Those works need to be written in Assembly with the help of registers. The
challenging parts are that there are a limited amount of registers availale,
(some of them needs to be avoided to preserve program states).

5.3 Function call failure handling: 
For function calls that have a non-void return type, we report the error to 
callers. For function calls that have a void return type, 
For some situations that it is possible to recover (e.g. malloc calls, lock an
unlocked mutex) we print a log message, wait a while and retry. Because it is 
possiable that memory becomes enough for malloc or mutex is locked by other 
threads. For some situations that it is impossible to recover (e.g. try to use
a destroied mutex), the program will call panic(). 

5.4 Thr_exit for root thread: 
Ideally, root thread of multi-thread program should also call thr_exit() to get
its return status collected by other threads join on it, but there's no 
guarantee the root thread will do so. So our implementation modifies the return
address of the root thread's main in thr_init() to achieve this purpose.

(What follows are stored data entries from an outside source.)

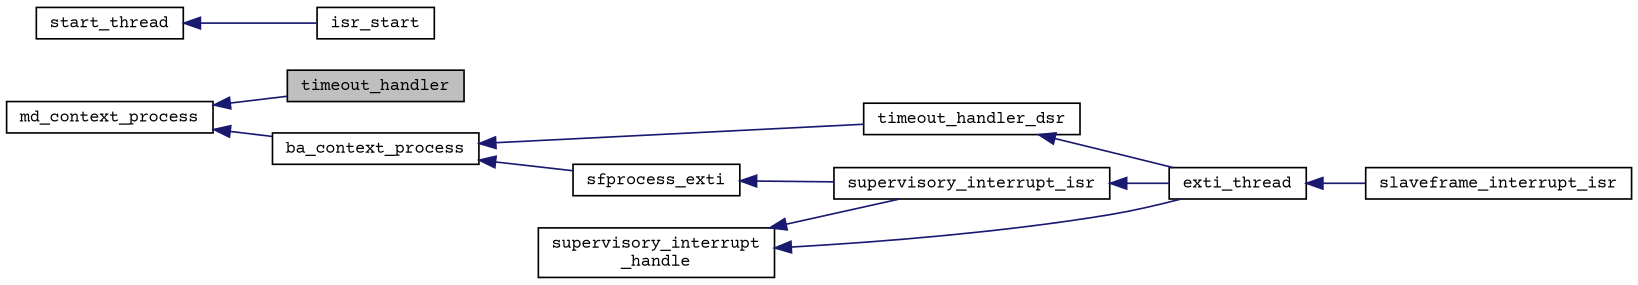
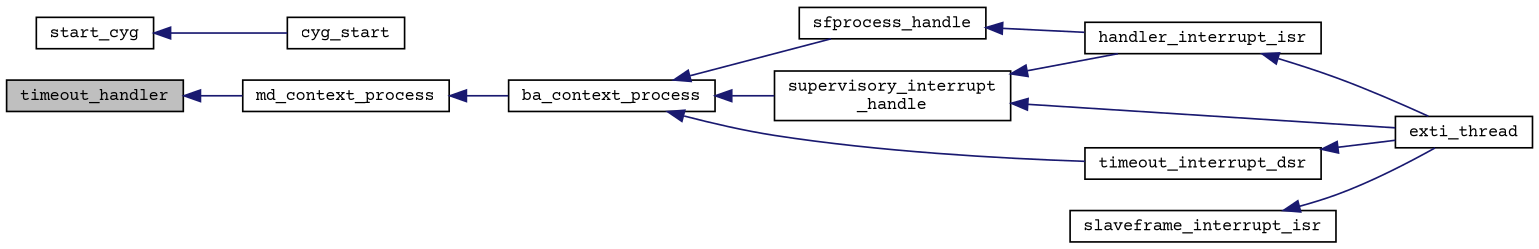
  digraph {
    fontname="Courier Prime"
    rankdir=LR
    node [color=black fillcolor=white fontname="Courier Prime" fontsize=10 shape=record style=filled]
    edge [color=midnightblue dir=back fontname="Courier Prime" fontsize=10 labelfontname=Helvetica labelfontsize=10 style=solid]
    n1 [fillcolor=grey75 fontcolor=black height=0.2 label=timeout_handler width=0.4]
    n2 [height=0.2 label=md_context_process width=0.4]
    n3 [height=0.2 label=ba_context_process width=0.4]
-   n4 [height=0.2 label=sfprocess_exti width=0.4]
+   n4 [height=0.2 label=sfprocess_handle width=0.4]
    n5 [height=0.2 label="supervisory_interrupt\l_handle" width=0.4]
-   n6 [height=0.2 label=timeout_handler_dsr width=0.4]
-   n7 [height=0.2 label=supervisory_interrupt_isr width=0.4]
+   n6 [height=0.2 label=timeout_interrupt_dsr width=0.4]
+   n7 [height=0.2 label=handler_interrupt_isr width=0.4]
    n8 [height=0.2 label=exti_thread width=0.4]
    n9 [height=0.2 label=slaveframe_interrupt_isr width=0.4]
-   n10 [height=0.2 label=start_thread width=0.4]
-   n11 [height=0.2 label=isr_start width=0.4]
-   n2 -> n1
+   n10 [height=0.2 label=start_cyg width=0.4]
+   n11 [height=0.2 label=cyg_start width=0.4]
+   n1 -> n2
    n2 -> n3
    n3 -> n4
+   n3 -> n5
    n3 -> n6
    n4 -> n7
    n5 -> n7
    n5 -> n8
    n6 -> n8
    n7 -> n8
-   n8 -> n9
+   n9 -> n8
    n10 -> n11
  }
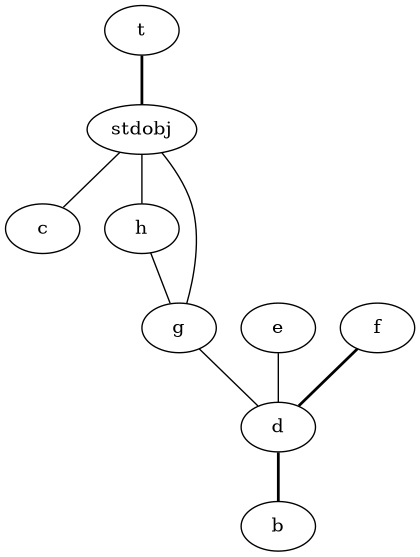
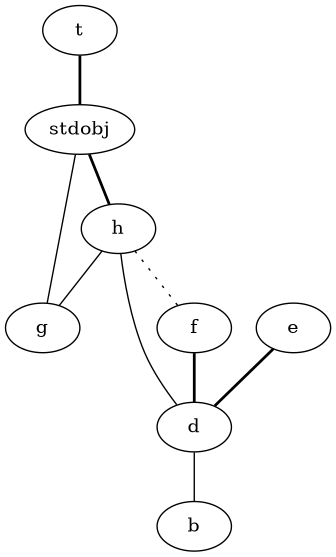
  graph {
    edge [style=solid]
    t
    stdobj
-   c
    h
    g
    e
    d
    f
    b
    t -- stdobj [style=bold]
-   stdobj -- c
-   stdobj -- h
+   stdobj -- h [style=bold]
    stdobj -- g
    h -- g
-   g -- d
-   e -- d
-   d -- b [style=bold]
+   h -- f [style=dotted]
+   h -- d
+   e -- d [style=bold]
+   d -- b
    f -- d [style=bold]
  }
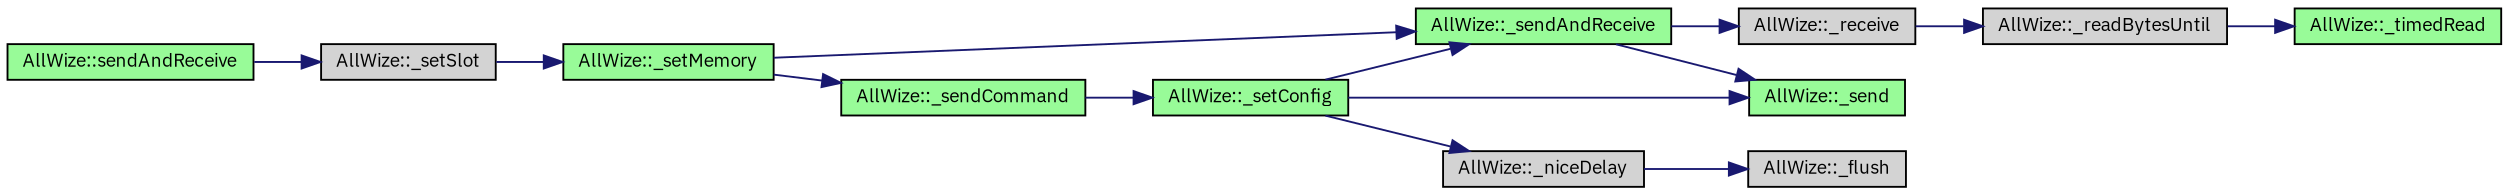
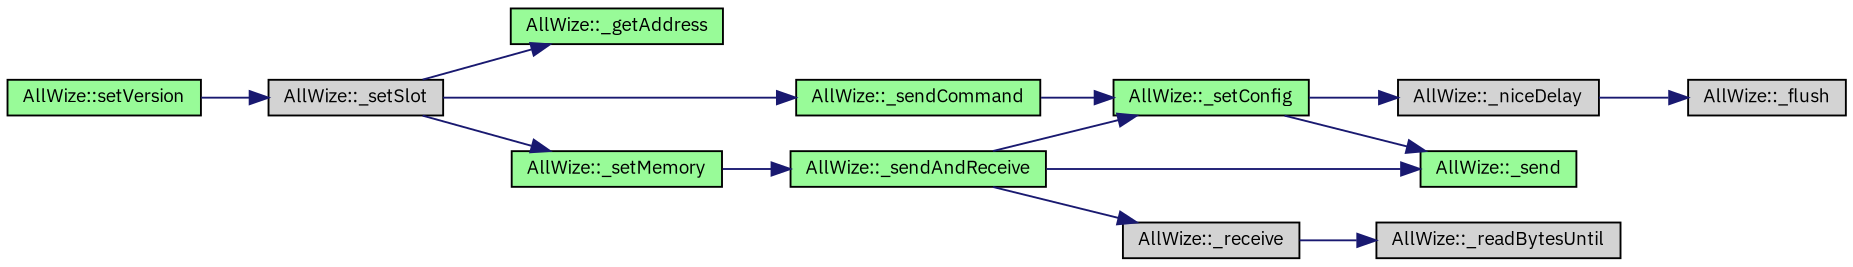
  digraph {
    fontname="IBM Plex Sans"
    rankdir=LR
    node [color=black fillcolor=palegreen fontname="IBM Plex Sans" fontsize=10 shape=record style=filled]
    edge [color=midnightblue fontname="IBM Plex Sans" fontsize=10 labelfontname=Helvetica labelfontsize=10 style=solid]
-   n1 [fontcolor=black height=0.2 label="AllWize::sendAndReceive" width=0.4]
+   n1 [fontcolor=black height=0.2 label="AllWize::setVersion" width=0.4]
    n2 [fillcolor=lightgrey height=0.2 label="AllWize::_setSlot" width=0.4]
+   n3 [height=0.2 label="AllWize::_getAddress" width=0.4]
    n4 [height=0.2 label="AllWize::_setMemory" width=0.4]
    n5 [height=0.2 label="AllWize::_sendCommand" width=0.4]
    n6 [height=0.2 label="AllWize::_sendAndReceive" width=0.4]
    n7 [height=0.2 label="AllWize::_setConfig" width=0.4]
    n8 [height=0.2 label="AllWize::_send" width=0.4]
    n9 [fillcolor=lightgrey height=0.2 label="AllWize::_niceDelay" width=0.4]
    n10 [fillcolor=lightgrey height=0.2 label="AllWize::_receive" width=0.4]
    n11 [fillcolor=lightgrey height=0.2 label="AllWize::_flush" width=0.4]
    n12 [fillcolor=lightgrey height=0.2 label="AllWize::_readBytesUntil" width=0.4]
-   n13 [height=0.2 label="AllWize::_timedRead" width=0.4]
    n1 -> n2
+   n2 -> n3
    n2 -> n4
-   n4 -> n5
+   n2 -> n5
    n4 -> n6
    n5 -> n7
    n6 -> n8
    n6 -> n10
-   n7 -> n6
+   n6 -> n7
    n7 -> n8
    n7 -> n9
    n9 -> n11
    n10 -> n12
-   n12 -> n13
  }
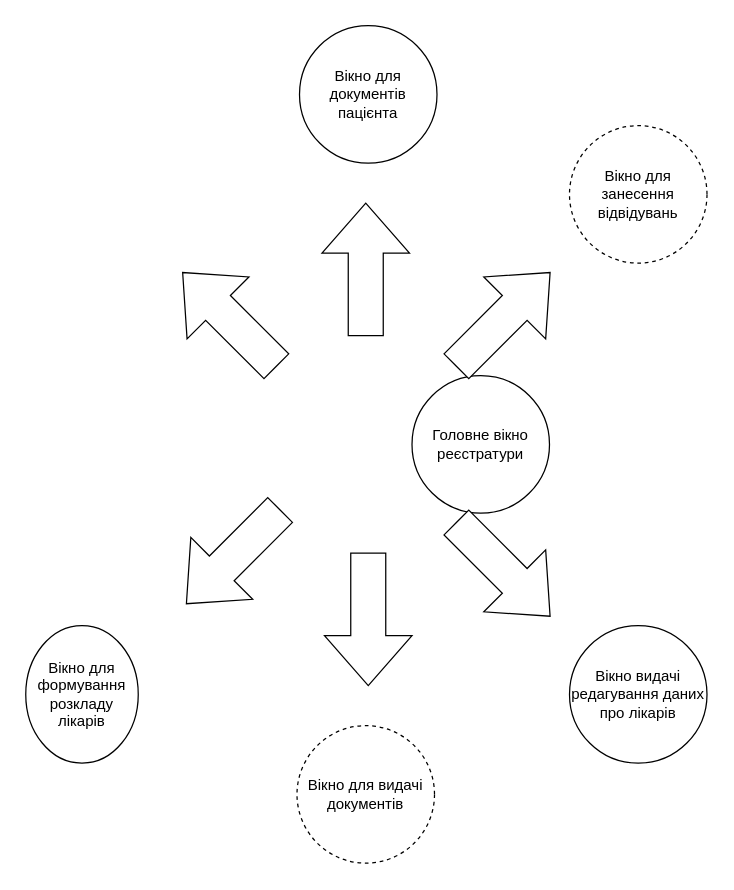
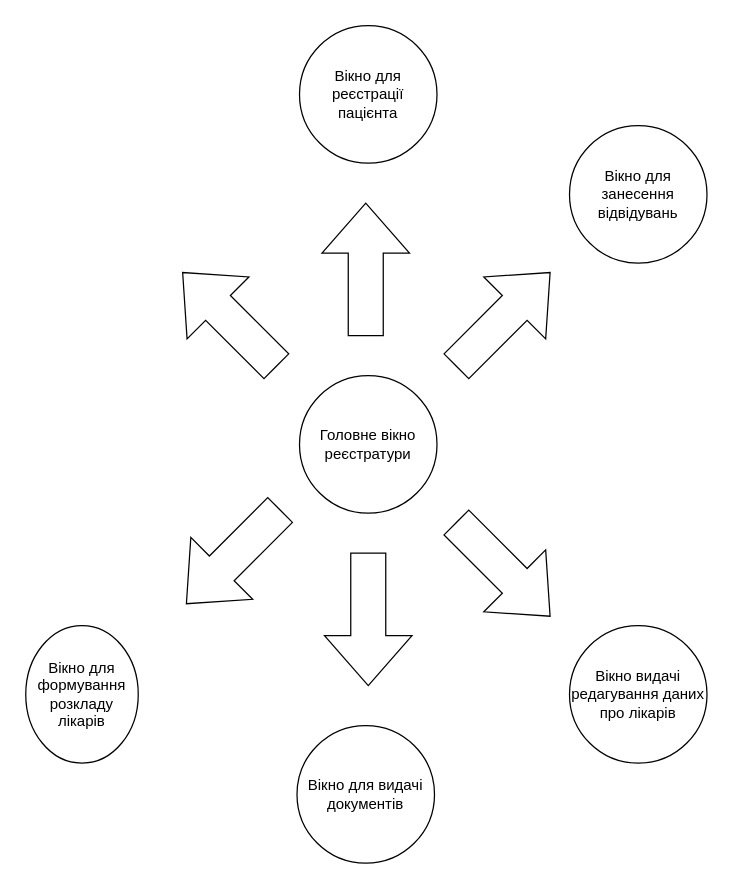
  <mxCell id="0" />
  <mxCell id="1" parent="0" />
- <mxCell id="2" value="Головне вікно реєстратури" style="ellipse;whiteSpace=wrap;html=1;aspect=fixed;" vertex="1" parent="1"><mxGeometry x="329" y="300" width="110" height="110" as="geometry" /></mxCell>
+ <mxCell id="2" value="Головне вікно реєстратури" style="ellipse;whiteSpace=wrap;html=1;aspect=fixed;" vertex="1" parent="1"><mxGeometry x="239" y="300" width="110" height="110" as="geometry" /></mxCell>
  <mxCell id="3" value="" style="html=1;shadow=0;dashed=0;align=center;verticalAlign=middle;shape=mxgraph.arrows2.arrow;dy=0.6;dx=40;notch=0;rotation=-90;" vertex="1" parent="1"><mxGeometry x="239" y="180" width="106" height="70" as="geometry" /></mxCell>
- <mxCell id="4" value="Вікно для документів пацієнта" style="ellipse;whiteSpace=wrap;html=1;aspect=fixed;" vertex="1" parent="1"><mxGeometry x="239" y="20" width="110" height="110" as="geometry" /></mxCell>
- <mxCell id="5" value="Вікно для занесення відвідувань" style="ellipse;whiteSpace=wrap;html=1;aspect=fixed;dashed=1;" vertex="1" parent="1"><mxGeometry x="455" y="100" width="110" height="110" as="geometry" /></mxCell>
+ <mxCell id="4" value="Вікно для реєстрації пацієнта" style="ellipse;whiteSpace=wrap;html=1;aspect=fixed;" vertex="1" parent="1"><mxGeometry x="239" y="20" width="110" height="110" as="geometry" /></mxCell>
+ <mxCell id="5" value="Вікно для занесення відвідувань" style="ellipse;whiteSpace=wrap;html=1;aspect=fixed;" vertex="1" parent="1"><mxGeometry x="455" y="100" width="110" height="110" as="geometry" /></mxCell>
  <mxCell id="6" value="" style="html=1;shadow=0;dashed=0;align=center;verticalAlign=middle;shape=mxgraph.arrows2.arrow;dy=0.6;dx=40;notch=0;rotation=-45;" vertex="1" parent="1"><mxGeometry x="349" y="220" width="106" height="70" as="geometry" /></mxCell>
  <mxCell id="7" value="" style="html=1;shadow=0;dashed=0;align=center;verticalAlign=middle;shape=mxgraph.arrows2.arrow;dy=0.6;dx=40;notch=0;rotation=45;" vertex="1" parent="1"><mxGeometry x="349" y="420" width="106" height="70" as="geometry" /></mxCell>
  <mxCell id="8" value="Вікно видачі редагування даних про лікарів" style="ellipse;whiteSpace=wrap;html=1;aspect=fixed;" vertex="1" parent="1"><mxGeometry x="455" y="500" width="110" height="110" as="geometry" /></mxCell>
- <mxCell id="9" value="Вікно для видачі документів" style="ellipse;whiteSpace=wrap;html=1;aspect=fixed;dashed=1;" vertex="1" parent="1"><mxGeometry x="237" y="580" width="110" height="110" as="geometry" /></mxCell>
+ <mxCell id="9" value="Вікно для видачі документів" style="ellipse;whiteSpace=wrap;html=1;aspect=fixed;" vertex="1" parent="1"><mxGeometry x="237" y="580" width="110" height="110" as="geometry" /></mxCell>
  <mxCell id="10" value="" style="html=1;shadow=0;dashed=0;align=center;verticalAlign=middle;shape=mxgraph.arrows2.arrow;dy=0.6;dx=40;notch=0;rotation=90;" vertex="1" parent="1"><mxGeometry x="241" y="460" width="106" height="70" as="geometry" /></mxCell>
  <mxCell id="11" value="Вікно для формування розкладу лікарів" style="ellipse;whiteSpace=wrap;html=1;aspect=fixed;" vertex="1" parent="1"><mxGeometry x="20" y="500" width="90" height="110" as="geometry" /></mxCell>
  <mxCell id="12" value="" style="html=1;shadow=0;dashed=0;align=center;verticalAlign=middle;shape=mxgraph.arrows2.arrow;dy=0.6;dx=40;notch=0;rotation=-225;" vertex="1" parent="1"><mxGeometry x="133" y="410" width="106" height="70" as="geometry" /></mxCell>
  <mxCell id="13" value="" style="html=1;shadow=0;dashed=0;align=center;verticalAlign=middle;shape=mxgraph.arrows2.arrow;dy=0.6;dx=40;notch=0;rotation=-135;" vertex="1" parent="1"><mxGeometry x="130" y="220" width="106" height="70" as="geometry" /></mxCell>
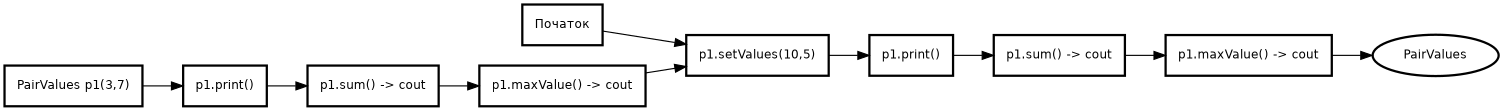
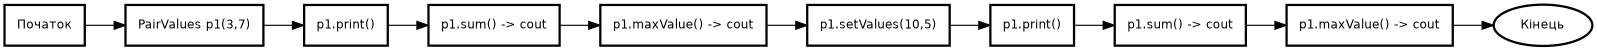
  digraph {
    rankdir=LR
    node [fontname="DejaVu Sans" fontsize=11 margin="0.15,0.1" shape=box style="solid,bold"]
    n1 [label="Початок"]
    n2 [label="PairValues p1(3,7)"]
    n3 [label="p1.print()"]
    n4 [label="p1.sum() -> cout"]
    n5 [label="p1.maxValue() -> cout"]
    n6 [label="p1.setValues(10,5)"]
    n7 [label="p1.print()"]
    n8 [label="p1.sum() -> cout"]
    n9 [label="p1.maxValue() -> cout"]
-   n10 [label=PairValues shape=oval]
-   n1 -> n6
+   n10 [label="Кінець" shape=oval]
+   n1 -> n2
    n2 -> n3
    n3 -> n4
    n4 -> n5
    n5 -> n6
    n6 -> n7
    n7 -> n8
    n8 -> n9
    n9 -> n10
  }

5.5 Efficient way to implement thr_getid() and thr_getktid(): 
When a thread is created, its personal tcb is created and inserted into the
arraytcb. Later, the thread's information (e.g. tid, ktid) can be achieved from
the arraytcb using its index, which is the same as its stack position index. 
Because stack position index of the current thread can be calculated easily 
(by looking at the value of %esp and do some math), it gives an very efficient
way to impelement thr_getid() and thr_getktid().


6. Discussions: 

6.1 Buffer zone: 
In the current implementation, stack spaces of different threads are ajacent
to each other without a "buffer zone", say, a page that doesn't belong to
any thread. In other words, there's no protection and warning if a thread 
accesses stack space that doesn't belong to it due to stack autogrwoing and 
that stack space happenes to have been allocated for another thread. Although, 
a thread can always access other's stack space if it really wants to by skipping
the buffer zone, but the idea of buffer zone gives protection to some extent.

6.2 Multi-threaded autostack: 
The other idea we have considered but not implemented is mutlti-threaded
autostack. The idea is to allocate exact amout of virtual address space that
each thread asks for, but at most one page physical space initially for each 
thread and only after it uses more than that amount of memory do we give them 
more. This approach is likely to work well in a running environment with 
limited physical space that needs a lot of threads set with large stack size 
but don't actually use that many.

6.3 TCB with more granularity: 
One of the goals of the thread library is to achieve high concurrency
with thread-safety. Currently, many thread lib operations needs to access
and modify arraytcb, which is a concurrency bottle neck in the sense that the
the arraytcb is guarded by a single mutex. Although we try our best to reduce 
the critical section of arraytcb (e.g. avoid some syscall in critical section),
it may still cause some threads to wait on the global mutex. A better approach 
would be to have a private mutex for each tcb, which will increase memory usage
as a side effect though.


*/